Work task: List, copied in full, every line of the items below that contains the string "left"; matching is case-sensitive.

[Chart interpretation exercises]
----------------

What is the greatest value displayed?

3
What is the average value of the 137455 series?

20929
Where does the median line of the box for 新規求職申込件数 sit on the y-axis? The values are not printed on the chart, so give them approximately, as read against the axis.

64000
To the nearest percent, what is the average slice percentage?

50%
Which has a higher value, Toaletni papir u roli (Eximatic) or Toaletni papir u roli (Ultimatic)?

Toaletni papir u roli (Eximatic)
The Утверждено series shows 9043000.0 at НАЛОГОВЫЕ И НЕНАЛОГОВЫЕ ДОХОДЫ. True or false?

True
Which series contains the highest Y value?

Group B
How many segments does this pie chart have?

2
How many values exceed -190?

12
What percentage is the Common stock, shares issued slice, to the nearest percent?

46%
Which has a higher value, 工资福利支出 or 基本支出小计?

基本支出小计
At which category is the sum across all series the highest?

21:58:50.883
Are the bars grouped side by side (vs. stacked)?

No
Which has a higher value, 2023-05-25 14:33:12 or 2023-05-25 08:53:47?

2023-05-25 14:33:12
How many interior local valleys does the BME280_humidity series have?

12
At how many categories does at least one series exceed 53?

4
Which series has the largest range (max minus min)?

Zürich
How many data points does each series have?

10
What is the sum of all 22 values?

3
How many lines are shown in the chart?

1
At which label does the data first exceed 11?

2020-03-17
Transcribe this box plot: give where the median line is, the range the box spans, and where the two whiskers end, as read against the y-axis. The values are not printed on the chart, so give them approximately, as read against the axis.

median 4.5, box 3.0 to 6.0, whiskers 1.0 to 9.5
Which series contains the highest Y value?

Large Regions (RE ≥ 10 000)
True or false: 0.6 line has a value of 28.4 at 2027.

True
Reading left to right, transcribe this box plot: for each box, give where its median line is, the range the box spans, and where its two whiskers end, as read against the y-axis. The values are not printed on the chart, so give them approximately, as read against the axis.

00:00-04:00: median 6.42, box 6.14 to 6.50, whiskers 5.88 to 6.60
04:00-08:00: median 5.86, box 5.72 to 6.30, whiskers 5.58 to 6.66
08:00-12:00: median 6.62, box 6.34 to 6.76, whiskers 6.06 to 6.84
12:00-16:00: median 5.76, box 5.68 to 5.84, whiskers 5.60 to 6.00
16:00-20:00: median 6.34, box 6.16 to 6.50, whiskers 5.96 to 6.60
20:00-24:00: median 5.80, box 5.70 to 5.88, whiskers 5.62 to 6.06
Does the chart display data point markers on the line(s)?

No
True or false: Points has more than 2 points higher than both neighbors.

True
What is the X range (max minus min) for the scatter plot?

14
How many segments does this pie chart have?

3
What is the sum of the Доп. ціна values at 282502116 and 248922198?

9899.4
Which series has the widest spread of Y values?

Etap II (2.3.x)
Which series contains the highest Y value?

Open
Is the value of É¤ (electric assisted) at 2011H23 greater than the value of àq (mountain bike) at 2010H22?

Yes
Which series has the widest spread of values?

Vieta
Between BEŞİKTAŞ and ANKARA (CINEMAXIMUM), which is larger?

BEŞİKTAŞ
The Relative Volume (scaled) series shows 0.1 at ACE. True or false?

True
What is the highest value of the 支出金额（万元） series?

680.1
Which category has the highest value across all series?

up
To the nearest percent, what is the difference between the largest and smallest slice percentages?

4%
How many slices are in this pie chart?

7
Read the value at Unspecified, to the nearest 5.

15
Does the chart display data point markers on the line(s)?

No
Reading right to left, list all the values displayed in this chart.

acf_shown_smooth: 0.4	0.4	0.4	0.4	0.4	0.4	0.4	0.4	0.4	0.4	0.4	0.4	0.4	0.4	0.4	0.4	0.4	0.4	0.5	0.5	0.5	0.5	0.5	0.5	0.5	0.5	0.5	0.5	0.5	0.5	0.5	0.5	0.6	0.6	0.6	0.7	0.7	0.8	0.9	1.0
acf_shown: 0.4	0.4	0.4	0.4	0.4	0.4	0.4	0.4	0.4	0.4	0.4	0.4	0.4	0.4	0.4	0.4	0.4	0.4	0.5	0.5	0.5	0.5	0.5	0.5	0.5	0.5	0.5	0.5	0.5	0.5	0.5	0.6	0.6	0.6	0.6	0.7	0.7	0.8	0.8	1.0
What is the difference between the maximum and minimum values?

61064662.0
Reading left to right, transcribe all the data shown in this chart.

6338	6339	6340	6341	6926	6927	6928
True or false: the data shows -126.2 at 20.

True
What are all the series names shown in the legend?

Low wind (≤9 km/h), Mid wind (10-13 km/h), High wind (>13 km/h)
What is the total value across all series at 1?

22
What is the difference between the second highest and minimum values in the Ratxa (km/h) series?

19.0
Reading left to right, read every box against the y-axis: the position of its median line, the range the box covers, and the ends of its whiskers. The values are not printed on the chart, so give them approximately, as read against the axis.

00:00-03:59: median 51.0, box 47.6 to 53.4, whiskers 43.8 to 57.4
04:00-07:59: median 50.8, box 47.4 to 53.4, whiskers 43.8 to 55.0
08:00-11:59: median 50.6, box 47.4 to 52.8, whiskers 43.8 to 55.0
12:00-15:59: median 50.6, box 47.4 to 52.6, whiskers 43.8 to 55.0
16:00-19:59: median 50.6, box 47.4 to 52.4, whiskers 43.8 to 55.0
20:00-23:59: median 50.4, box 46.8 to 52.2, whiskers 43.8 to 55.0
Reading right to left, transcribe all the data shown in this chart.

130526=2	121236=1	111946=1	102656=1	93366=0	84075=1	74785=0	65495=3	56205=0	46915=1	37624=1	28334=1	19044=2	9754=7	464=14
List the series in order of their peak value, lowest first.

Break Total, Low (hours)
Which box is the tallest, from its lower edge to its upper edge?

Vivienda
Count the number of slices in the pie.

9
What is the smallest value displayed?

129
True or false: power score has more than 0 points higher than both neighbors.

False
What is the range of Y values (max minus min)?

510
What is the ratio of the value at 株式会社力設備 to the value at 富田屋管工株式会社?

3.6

----------------

Result of the exercise:
Reading left to right, transcribe this box plot: for each box, give where its median line is, the range the box spans, and where its two whiskers end, as read against the y-axis. The values are not printed on the chart, so give them approximately, as read against the axis.
Reading right to left, list all the values displayed in this chart.
Reading left to right, transcribe all the data shown in this chart.
Reading left to right, read every box against the y-axis: the position of its median line, the range the box covers, and the ends of its whiskers. The values are not printed on the chart, so give them approximately, as read against the axis.
Reading right to left, transcribe all the data shown in this chart.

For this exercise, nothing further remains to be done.